The days ahead ripple and swell.

10 Comments:

Blogger TurbineGuy said...

Grrrrr, did you have to link to that post. I was perhaps a bit harsher than I should of been.

Check your email.

9:36 PM  
Blogger Kilian Betlach said...

No worries, man. Throw what you feel... I don't have an email from you, though.

teachingmyassoff [at] hotmail [dot] com

10:55 PM  
Blogger eduwonkette said...

TMAO - Your blog will be sorely missed. But whatever you're doing next, I don't doubt that you'll be making important contributions to education.

9:37 AM  
Blogger Golden Gate Mama said...

congrats on new career move..

3:51 PM  
Blogger Golden Gate Mama said...

by the way, i was very, very happy at my middle school position in SF, but i just started teaching at the san francisco juvenile hall for summer school. this week was the first week, so just four days into it, but it's been one of the most amazing teaching experiences i've had so far.

6:34 PM  
Blogger KauaiMark said...

"...new four-word job title"

So...What's the title?

4:38 PM  
Anonymous Anonymous said...

Sorry TMAO....but I have to correct you when you say that you are currently NOT a teacher. You will always be a teacher in the hearts of all those lives you touched. As a matter of fact, I ran into one of them tonight, working at an establishment near me. He recognized me from M. He mentioned your name and told me how much you influenced him. He is currently at SJ State in chemical engineering.
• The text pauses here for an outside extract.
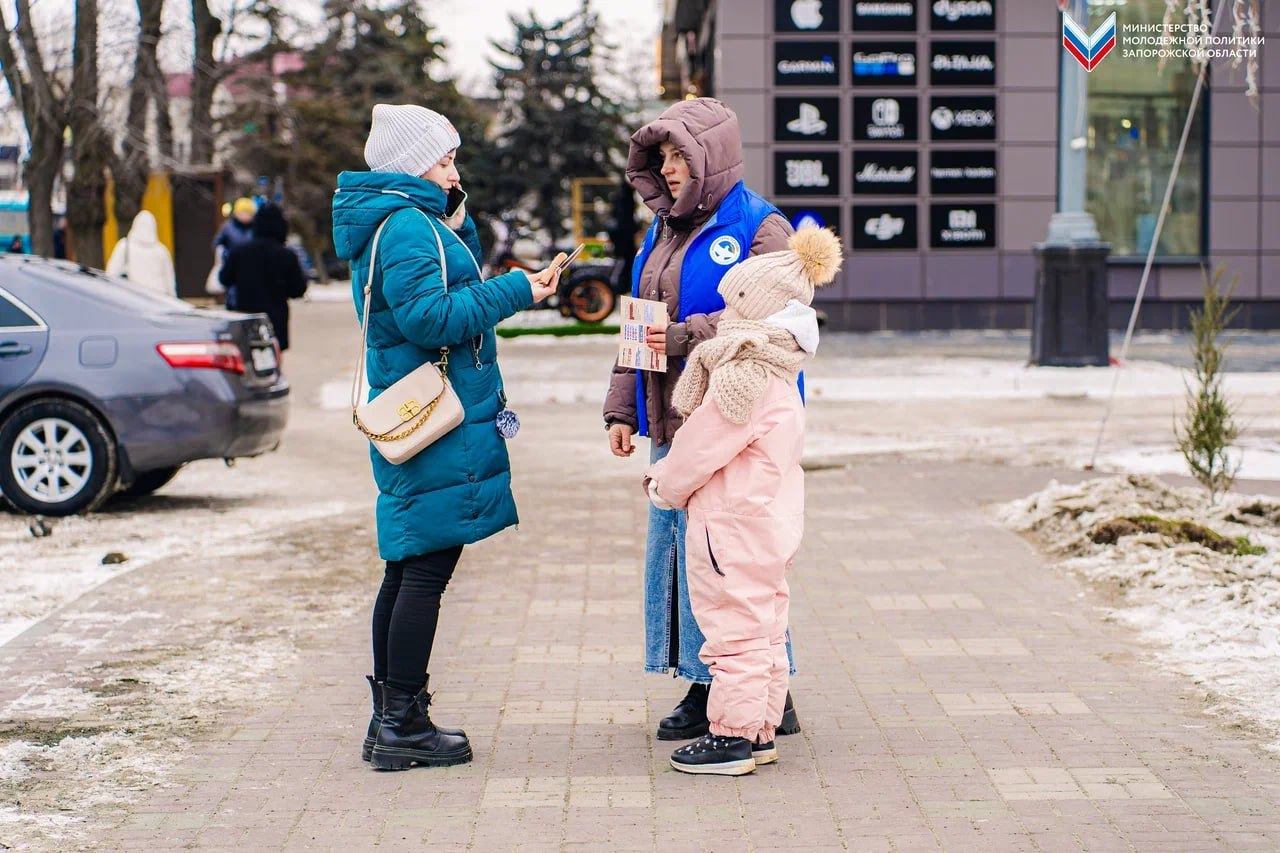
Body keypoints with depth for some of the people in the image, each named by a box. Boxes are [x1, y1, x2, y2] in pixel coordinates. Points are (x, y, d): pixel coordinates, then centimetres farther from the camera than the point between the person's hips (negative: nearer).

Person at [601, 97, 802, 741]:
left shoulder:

I wanted to tell you, and he wanted me to tell you what a difference you have made......no matter what your new title is, you will always be a TEACHER! You earned it!

9:24 PM  
Anonymous Anonymous said...

wow.
i was really interested in your response to
perimeter primate blogger.( i don't know how to link..)
i'll look for you @ a point reyes books; for your
book tour gig.. when the next one comes out.
groove.
pamela
oh yeah. thanks. it's been real in a way.

10:46 AM  
Blogger Kilian Betlach said...

@Anon:
Thanks for that, really. It gave me that warm feeling down in the cockles. Get in touch with another form of media if you want, and let me know who we're talking about...

@KM:
I think I got your answer covered in the new post.

@Leyla:
Thanks. It's gonna be swell. Weird, and new, and strange, but swell nonetheless. Is your new gig temporary?

@Pamela:
That other blogger is trying to be supportive of teachers, in a way. It's weird, that well-meaning castration. Teachers don't have it easy, but the answer is not to make excuses on our/ their behalf.

4:45 PM  
Anonymous Praxis II test taker said...

All the negativity associated with those factors just doesn’t match up to the experience of working not far from the intersection of Story and King.